24 Mar 2021

Review - French Exit

From At The Movies, 7:33 pm on 24 March 2021

Just after the war, there was a novel about an eccentric New York socialite who traveled Europe with her young nephew Patrick, getting into scrapes in Europe.  Almost forgotten now, Auntie Mame was a sensation at the time, and was turned into not one but two movies – first with Rosalind Russell, and then a musical with Lucille Ball.  

And the spirit of Auntie Mame lingers in French Exit.

French Exit is adapted by another Patrick, Patrick DeWitt from his own novel.

It opens on another socialite, Frances Price, who receives bad news from a boring old banker.  She’s played by Michelle Pfeiffer. She has lost all of her money.

So what to do? Having taken her son Malcolm out of expensive private school, she realizes she’ll have to realise her few assets. Fortunately, one of those is a loyal friend, who offers a free flat in Paris.

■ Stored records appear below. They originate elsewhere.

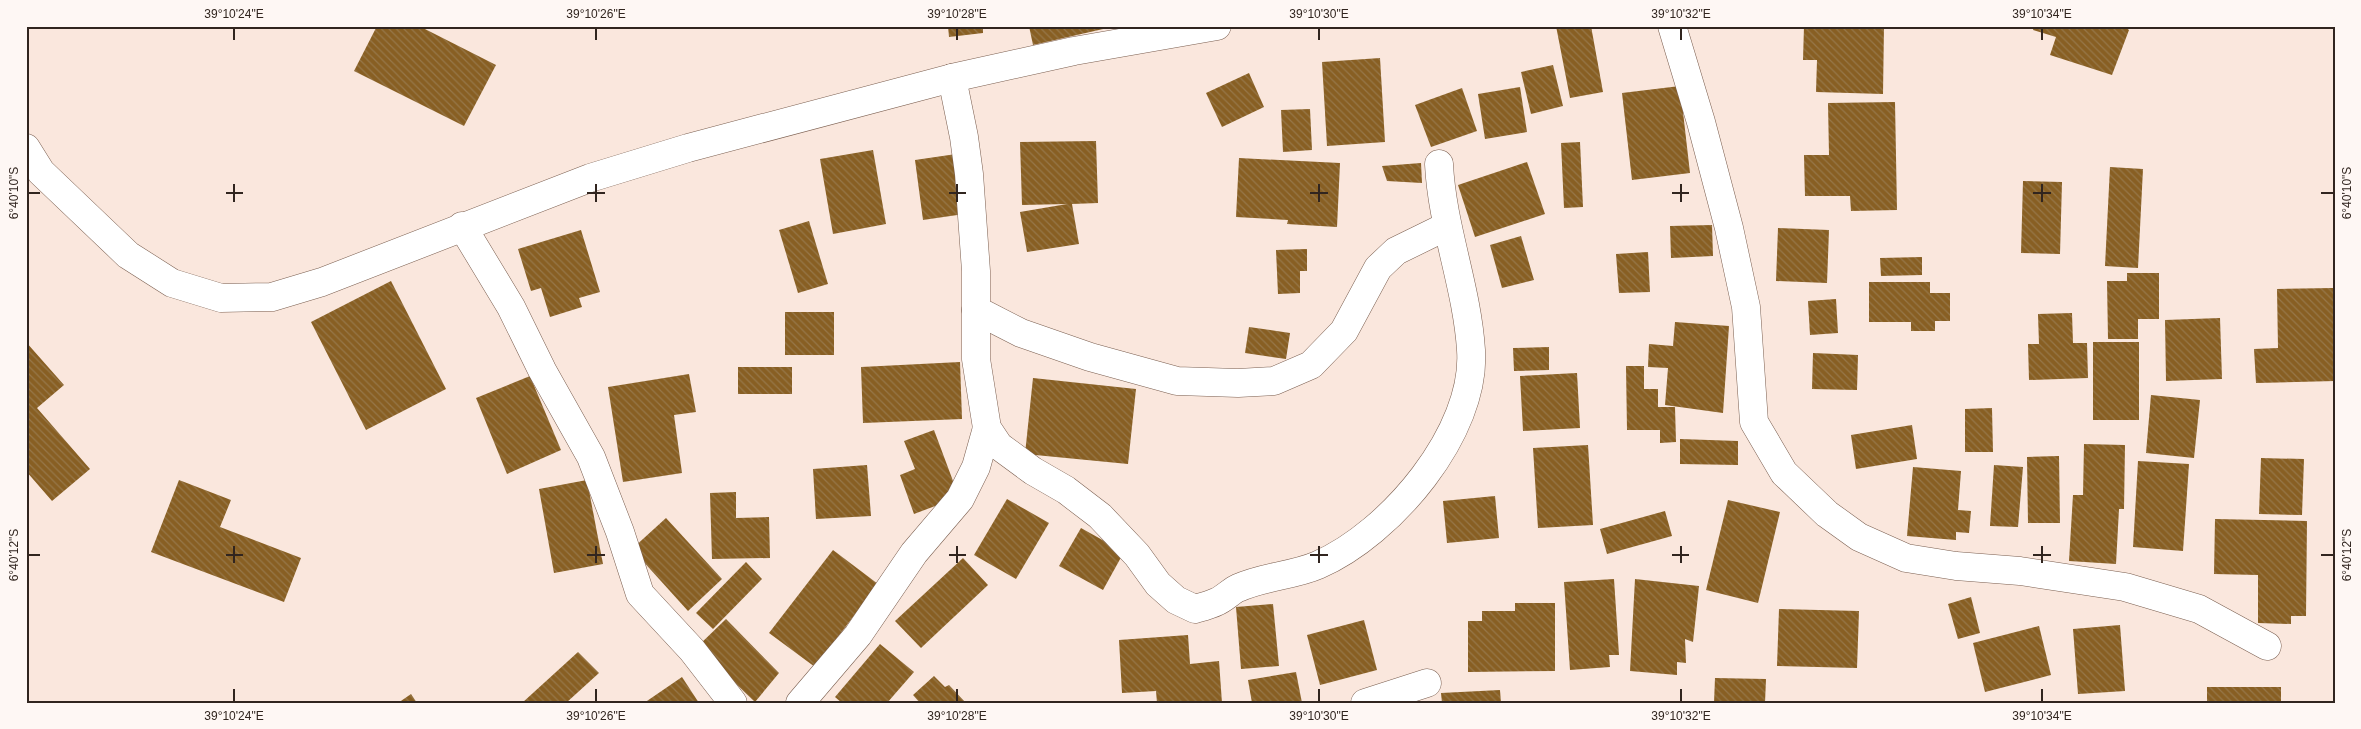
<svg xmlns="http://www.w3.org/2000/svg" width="2361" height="729" font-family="Helvetica,sans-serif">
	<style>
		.building { fill: url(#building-back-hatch) }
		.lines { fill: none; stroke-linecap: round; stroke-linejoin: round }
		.minor-casing { stroke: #7b5f50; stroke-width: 29 }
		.minor { stroke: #fff; stroke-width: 28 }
		.ticks { fill: none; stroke: #31251f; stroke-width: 2 }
		.neatline { fill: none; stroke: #31251f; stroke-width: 2 }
		.ticks-label { font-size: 12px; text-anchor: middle; fill: #31251f }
	</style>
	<defs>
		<pattern id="building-back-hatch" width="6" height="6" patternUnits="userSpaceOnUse" patternTransform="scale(1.25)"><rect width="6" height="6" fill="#885f23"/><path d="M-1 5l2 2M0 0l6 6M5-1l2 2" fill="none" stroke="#967749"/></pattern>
	</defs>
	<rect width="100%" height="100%" fill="#fae7dd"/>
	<g class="building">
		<polygon points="377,26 419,26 496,65 464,126 354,71"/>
		<polygon points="948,26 991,26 991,27 983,29 983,33 949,37"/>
		<polygon points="1029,26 1112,26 1112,27 1033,45"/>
		<polygon points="1556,26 1591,26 1603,92 1570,98"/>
		<polygon points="1804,26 1884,26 1883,94 1816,92 1817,60 1803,60"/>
		<polygon points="2034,26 2124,26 2129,30 2112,75 2050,55 2056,37 2033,30"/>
		<polygon points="1380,58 1385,142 1327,146 1322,62"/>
		<polygon points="1553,65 1563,106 1531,114 1521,72"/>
		<polygon points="1249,73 1264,107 1222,127 1206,93"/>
		<polygon points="1680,86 1690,173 1632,180 1622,93"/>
		<polygon points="1520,87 1527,132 1485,139 1478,94"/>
		<polygon points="1462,88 1477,131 1431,147 1415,105"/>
		<polygon points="1895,102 1897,210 1851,211 1850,196 1805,196 1804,155 1829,155 1828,103"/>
		<polygon points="1310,109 1312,150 1283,152 1281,110"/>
		<polygon points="1096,141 1098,203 1072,204 1079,244 1027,252 1020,212 1067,204 1022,205 1020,142"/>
		<polygon points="1580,142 1583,207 1564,208 1561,143"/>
		<polygon points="873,150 886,224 833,234 820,159"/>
		<polygon points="963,153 971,213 923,220 915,160"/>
		<polygon points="1239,158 1340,163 1337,227 1287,224 1288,220 1236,217"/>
		<polygon points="1527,162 1545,214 1475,237 1458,185"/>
		<polygon points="1421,163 1422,183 1387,181 1382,166"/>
		<polygon points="2110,167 2143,169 2138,268 2105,266"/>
		<polygon points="2023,181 2062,182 2060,254 2021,253"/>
		<polygon points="809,221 828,284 798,293 779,230"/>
		<polygon points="1712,225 1713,256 1671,258 1670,226"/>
		<polygon points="1778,228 1829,230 1827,283 1776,281"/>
		<polygon points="581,230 600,292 579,298 582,307 550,317 541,288 531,291 518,249"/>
		<polygon points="1521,236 1534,280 1502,288 1490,245"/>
		<polygon points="1307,249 1307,271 1300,271 1300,293 1278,294 1276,250"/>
		<polygon points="1648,252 1650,292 1619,293 1616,254"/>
		<polygon points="1922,257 1922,275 1881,276 1880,258"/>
		<polygon points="2127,273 2159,273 2159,319 2138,319 2138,339 2108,339 2107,281 2127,281"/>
		<polygon points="391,281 446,389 366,430 311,322"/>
		<polygon points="1869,282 1930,282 1930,293 1950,293 1950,321 1935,321 1935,331 1911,331 1911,322 1869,322"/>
		<polygon points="2333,288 2335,381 2256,383 2254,349 2278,348 2277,289"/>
		<polygon points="1836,299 1838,333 1810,335 1808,301"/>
		<rect x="785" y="312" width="49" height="43"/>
		<polygon points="2072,313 2073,343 2087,343 2088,378 2029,380 2028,344 2039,344 2038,314"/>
		<polygon points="2220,318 2222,379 2166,381 2165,320"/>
		<polygon points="1675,322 1729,326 1723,413 1665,405 1668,368 1648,367 1649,344 1673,346"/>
		<polygon points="1249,327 1290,333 1286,359 1245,353"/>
		<polygon points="26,342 64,385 37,408 90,469 52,501 26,471"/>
		<rect x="2093" y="342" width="46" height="78"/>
		<polygon points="1549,347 1549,370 1514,371 1513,348"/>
		<polygon points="1813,353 1858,355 1857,390 1812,389"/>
		<polygon points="960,362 962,419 863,423 861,367"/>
		<polygon points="1626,366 1644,366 1644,389 1658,389 1658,407 1675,407 1676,442 1660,443 1660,430 1627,430"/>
		<rect x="738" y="367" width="54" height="27"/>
		<polygon points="1577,373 1580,428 1523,431 1520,376"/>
		<polygon points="689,374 696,412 674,415 682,473 623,482 608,387"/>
		<polygon points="530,376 561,450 507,474 476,398"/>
		<polygon points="1033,378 1136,389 1128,464 1025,454"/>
		<polygon points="2151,395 2200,400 2194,458 2146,453"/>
		<polygon points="1992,408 1993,452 1965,452 1965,409"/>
		<polygon points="1912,425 1917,459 1856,469 1851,435"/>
		<polygon points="934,430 959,497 914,514 900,475 915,469 904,441"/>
		<polygon points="1680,439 1738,441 1738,465 1680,464"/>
		<polygon points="2084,444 2125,445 2124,509 2119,509 2116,564 2069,561 2073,495 2083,495"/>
		<polygon points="1588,445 1593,525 1538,528 1533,448"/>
		<polygon points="2059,456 2060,523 2028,523 2027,457"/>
		<polygon points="2261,458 2304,459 2302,515 2259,514"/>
		<polygon points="2138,461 2189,464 2183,551 2133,547"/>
		<polygon points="867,465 871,516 816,519 813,469"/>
		<polygon points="1994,465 2023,467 2018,527 1990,526"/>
		<polygon points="1913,467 1961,471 1958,510 1971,511 1969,533 1956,532 1956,540 1907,536"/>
		<polygon points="179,480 231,500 220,527 301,558 284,602 151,552"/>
		<polygon points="587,480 603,564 554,573 539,489"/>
		<polygon points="736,492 736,518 769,517 770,558 712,559 710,493"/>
		<polygon points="1495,496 1499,538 1447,543 1443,501"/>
		<polygon points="1007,499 1049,523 1016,579 974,555"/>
		<polygon points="1728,500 1780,512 1758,603 1706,590"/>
		<polygon points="1665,511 1672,536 1607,554 1600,529"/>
		<polygon points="666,518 722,579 688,611 632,549"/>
		<polygon points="2215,519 2307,521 2306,616 2291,616 2291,624 2258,623 2258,575 2214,574"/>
		<polygon points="1081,528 1124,552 1103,590 1059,566"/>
		<polygon points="833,550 878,584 815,667 769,633"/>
		<polygon points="963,558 988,585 921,648 895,621"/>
		<polygon points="746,562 762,579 713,629 696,613"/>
		<polygon points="1614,579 1619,655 1609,655 1610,667 1570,670 1564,582"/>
		<polygon points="1635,579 1699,586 1693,642 1685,639 1686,663 1677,662 1677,675 1630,671"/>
		<polygon points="1971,597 1980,633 1958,639 1948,604"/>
		<polygon points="1515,603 1555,603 1555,671 1468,672 1468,621 1482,621 1482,611 1515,611"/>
		<polygon points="1273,604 1279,666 1241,669 1236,607"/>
		<polygon points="1779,609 1859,611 1857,668 1777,666"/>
		<polygon points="726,619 779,673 755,702 697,647"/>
		<polygon points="1364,620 1377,670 1320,685 1307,635"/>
		<polygon points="2120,625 2125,691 2078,694 2073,629"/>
		<polygon points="2039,626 2051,675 1985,692 1973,643"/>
		<polygon points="1188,635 1190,664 1219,661 1222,703 1157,703 1156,691 1122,693 1119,640"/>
		<polygon points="880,644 914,672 887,703 842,703 835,697"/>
		<polygon points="578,652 599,673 566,703 522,703"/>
		<polygon points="1296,672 1302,703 1252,703 1248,680"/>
		<polygon points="934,676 945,687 949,685 966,703 920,703 913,695"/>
		<polygon points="682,677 699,703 644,703"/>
		<polygon points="1715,678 1766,679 1765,703 1714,703"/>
		<rect x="2207" y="687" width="74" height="16"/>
		<polygon points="1500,690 1501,703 1442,703 1441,693"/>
		<polygon points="411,694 417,703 398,703"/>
	</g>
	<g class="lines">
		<g class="minor-casing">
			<g id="minor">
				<polyline points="1672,26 1701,122 1729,228 1746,307 1754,422 1784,473 1827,514 1859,537 1906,558 1956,566 2020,571 2125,587 2199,609 2267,646"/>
				<path d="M952,78L964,137L969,174L976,271V359L987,428L999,446L1033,471L1066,490L1100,516L1137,555L1158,584L1176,600L1195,609C1202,607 1210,605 1216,602C1224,599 1231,591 1238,588C1264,576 1293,576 1318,565C1390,534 1477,432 1471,350C1467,287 1442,227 1439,164"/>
				<polyline points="26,148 41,172 128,255 172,283 221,298 272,297 322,282 590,178 688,148 952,78 1074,51 1217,26"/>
				<polyline points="462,226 511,307 542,370 591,457 620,532 640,594 692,650 733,703"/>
				<polyline points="976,310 1021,333 1090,357 1177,381 1238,383 1274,381 1311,365 1344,331 1378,268 1396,251 1447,226"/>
				<polyline points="800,703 858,635 914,553 960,499 976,467 987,428"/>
				<polyline points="1365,703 1427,683"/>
			</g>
		</g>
		<use href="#minor" class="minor"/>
	</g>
	<path class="ticks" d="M234,28V40M596,28V40M957,28V40M1319,28V40M1681,28V40M2042,28V40M234,184V202M596,184V202M957,184V202M1319,184V202M1681,184V202M2042,184V202M28,193H40M226,193H243M587,193H605M949,193H966M1310,193H1328M1672,193H1689M2033,193H2051M2321,193H2334M234,546V563M596,546V563M957,546V563M1319,546V563M1681,546V563M2042,546V563M28,555H40M226,555H243M587,555H605M949,555H966M1310,555H1328M1672,555H1689M2033,555H2051M2321,555H2334M234,689V702M596,689V702M957,689V702M1319,689V702M1681,689V702M2042,689V702"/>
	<rect width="2361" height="729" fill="none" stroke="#fef7f4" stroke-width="55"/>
	<rect x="28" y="28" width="2306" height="674" class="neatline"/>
	<g class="ticks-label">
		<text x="234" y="18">39°10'24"E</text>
		<text x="596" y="18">39°10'26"E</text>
		<text x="957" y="18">39°10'28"E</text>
		<text x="1319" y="18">39°10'30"E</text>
		<text x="1681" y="18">39°10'32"E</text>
		<text x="2042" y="18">39°10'34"E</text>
		<text transform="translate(14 193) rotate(-90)" y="4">6°40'10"S</text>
		<text transform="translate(2347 193) rotate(-90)" y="4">6°40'10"S</text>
		<text transform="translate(14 555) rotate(-90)" y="4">6°40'12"S</text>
		<text transform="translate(2347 555) rotate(-90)" y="4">6°40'12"S</text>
		<text x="234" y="720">39°10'24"E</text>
		<text x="596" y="720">39°10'26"E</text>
		<text x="957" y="720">39°10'28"E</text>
		<text x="1319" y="720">39°10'30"E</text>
		<text x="1681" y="720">39°10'32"E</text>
		<text x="2042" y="720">39°10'34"E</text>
	</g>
</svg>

This also offers Malcolm a bolt-hole from a relationship that’s going a little fast for him.  Goodbye Susan.

Frances and Malcolm take off for Paris with their limited funds. In fact their funds are now limited to a few bundles of bank-notes that Frances seems keen to get through as quickly as possible.

But that’s not important right now.  What’s most important in French Exit is first - to smuggle Frances’s unlikable cat into the new apartment, and then when the cat runs away - to get hold of someone who can find it.  

Fortunately Frances and Malcolm met an Australian fortune-teller on the boat coming over.

Around about now, you may be suffering a slightly dizzy feeling, as the plot seems to have become somewhat unmoored.  

Perhaps things might settle down a little once Frances and Malcolm make a few friends.  They’ve just been invited to a function by one Madame Reynard.

As always in stories like this – and along with Auntie Mame I was reminded of other New York socialite films from the likes of Wes Anderson and Whit Stillman – it’s partly in the telling, but more in the playing. 

Lucas Hedges as Malcolm, is certainly the go-to guy to play likable young pushovers – he played similar roles in both Three Billboards Outside Ebbing Missouri and Lady Bird three years ago.  

Here he gets pushed around by everyone – his on-off fiancée Susan, his Australian medium Madeleine, and most of all by his mother.

Michelle Pfeiffer is still stunningly beautiful and this is a gift part for her – if anyone can take on movie Paris at its most arrogant and snobby it’s Michelle. 

But you do have to get used to the film’s idea of a story line.  It doesn’t so much go forwards as stop, start, circle round an idea, then go in an unexpected direction.  If a cat could write a script, this is the script it might write.

A road-movie goes towards a goal, meeting colourful characters along the way.  French Exit is an anti-road movie.  It certainly meets some colourful characters, but they tend to arrive at your front door and move in, whether you want them to or not.

And you warm to them or otherwise, entirely based on their reaction to Frances. If they can tolerate her, then we can tolerate them.

French Exit is one of the few films you regret they’ll never make a sequel to, despite the fact that it’s eminently suitable for one.  Maybe screenwriter Patrick DeWitt could be persuaded to write another book.